מושגי ליבה
This paper introduces a user-friendly web interface and a Python library to facilitate easy access and manipulation of the extensive linguistic information in the Sejong dictionary, with a focus on Korean verb subcategorization frames.
תקציר
The paper presents a comprehensive approach to unlocking the rich linguistic data in the Sejong dictionary, a major language resource for Korean. It introduces two key tools:
A web interface that provides intuitive access to verb information, including morphological, semantic, and syntactic details, as well as annotated sentence examples illustrating subcategorization frames.
A Python library (pySejongFrame) that enables efficient querying and processing of the Sejong dictionary data, supporting various loading methods and integration with existing NLP frameworks like NLTK.
The web interface organizes the Sejong dictionary data, allowing users to search for verbs, frames, arguments, and semantic roles, and view detailed information with annotated sentence examples. The Python library offers flexible loading options and querying capabilities, making it suitable for both corpus-based applications and linguistic research.
The authors also discuss their efforts to map subcategorization frames to corresponding sentence examples, providing a valuable resource for understanding verb-argument structures in Korean. Additionally, they outline plans to integrate other Korean verb lexicons, such as the Korean PropBank and FrameNet, to develop a comprehensive Korean VerbNet.
This work aims to enhance the accessibility and usability of the Sejong dictionary, a crucial language resource, for a wide range of users, from linguists to developers working on Korean language processing tasks.
סטטיסטיקה
The Sejong dictionary dataset contains 15,181 verbs with an average of 1.812 frames per verb.
The Korean PropBank has 2,749 verbs with an average of 1.408 frames per verb.

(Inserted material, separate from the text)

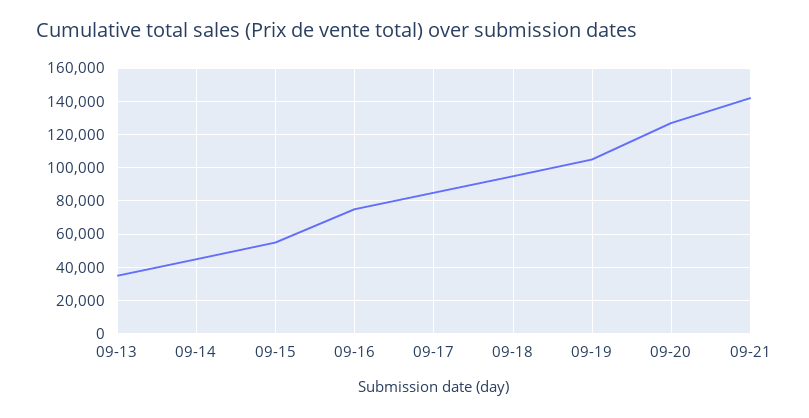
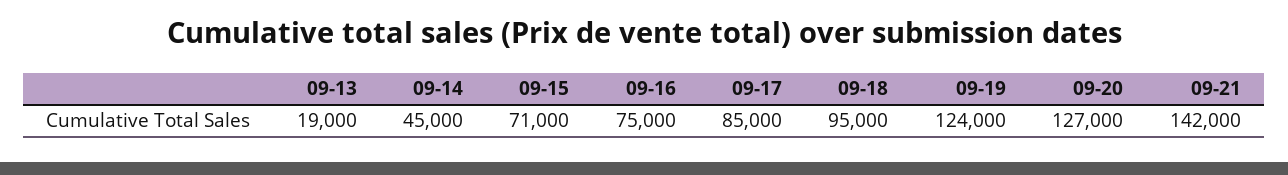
09-13: 35000 -> 19000
09-15: 55000 -> 71000
09-19: 105000 -> 124000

The NIKL Semantic Role Labeling (SRL) dataset refines 1,597 verbs from the Sejong dictionary and adds 2,063 new verbs, with an average of 1.593 frames per verb.
ציטוטים
"The Sejong dictionary has produced extensive datasets that describe Korean lexicon data in great detail."
"This structured dataset will serve as a foundation for identifying relationships between words, such as organizing and searching for verbs that share the same subcategorization frames."
"Our ultimate goal is to develop a comprehensive Korean VerbNet by systematically comparing verbs and their subcategorization frames across the Sejong verb dictionary, PropBank, and other resources."